La fase finale (Segan taksimler ve ilâhiler) è agita dai musici e dai cantori che recitano versetti del Corano, in particolare 2ª115. E’ composta da son pesrev, yürük-semaî, asir, dalla Fatiha e da un’ultima preghiera (Mevlevi Gülbank) cantata per tutti i profeti e per tutte le anime dei credenti, e che si conclude con le parole dello Shaykh: «Hu diyelim (Noi Lo vediamo).» Infine tutti esclamano Hu (Egli; e cioè Dio, in assoluto), chiudendo il rito con questa affermazione che trascende il vocabolo “Dio” quasi a significare il superamento d’ogni descrizione possibile della divinità da parte dell’essere umano.
Il sufi, a qualsiasi Confraternita appartenga, compie un cammino evolutivo declinato in sette tappe; ognuna rappresentata da un profeta. Per l’elaborazione d’ogni tappa abbiamo sette simboli, la cui penetrazione aiuta il cammino. Essi sono: suono, luce, numero, lettera, parola, simbolo, ritmo e armonia. Nel semà, in cui si uniscono musica, canto, poesia, pensiero, movimento, luce e colore, troviamo così espressi e presenti tutti e sette questi simboli, in una completezza che trasupera il solo pensiero-azione della preghiera musulmana, e rende così altamente suggestivo e globale questo particolare dhikr dei sufi mevlevi.
Concluderò con quanto Rùmì stesso scrisse del Semà, nel suo Dìvàn-e Shams-e Tabrizî:
Il semà è la pace per l'anima dei vivi,
e chi conosce ciò raggiunge la pace dell'anima.

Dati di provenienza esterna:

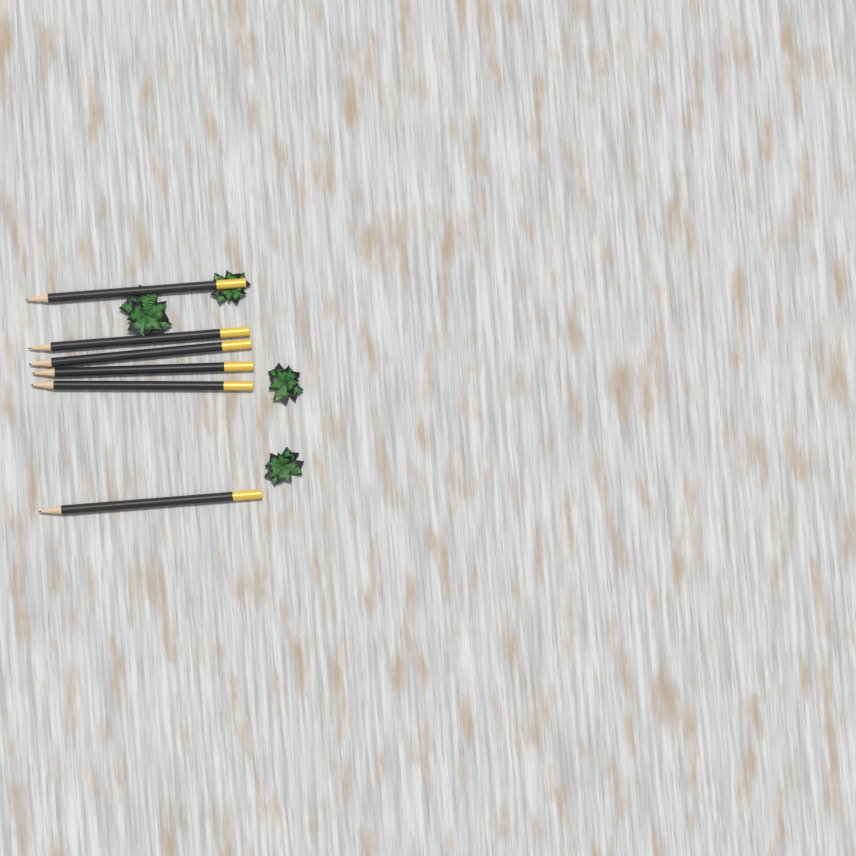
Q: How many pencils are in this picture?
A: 6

Colui che desidera il proprio risveglio,
è quello che già dorme in un giardino.
Ma per chi dorme dentro a una prigione
il risveglio è soltanto un dispiacere.
Assisti al semà là dove si celebra un matrimonio,
non quando c'è un funerale, o in un luogo di dolore.
Chi non conosce la propria essenza,
colui ai cui occhi è nascosta questa bellezza lunare,
 che se ne fa della danza e del tamburo?
Il semà è fatto per l'unione con l'Amato;
e per quelli che hanno il viso rivolto alla qibla
ecco, il semà rappresenta questo mondo e quell’altro.
E più ancora: il cerchio dei danzatori di semà
che dolcemente volteggiano ha nel suo centro la Ka`ba.
Se desideri la miniera della dolcezza, ecco, essa è là,
e se ti accontenti d’una briciola di zucchero, ecco: questo dono è gratuito.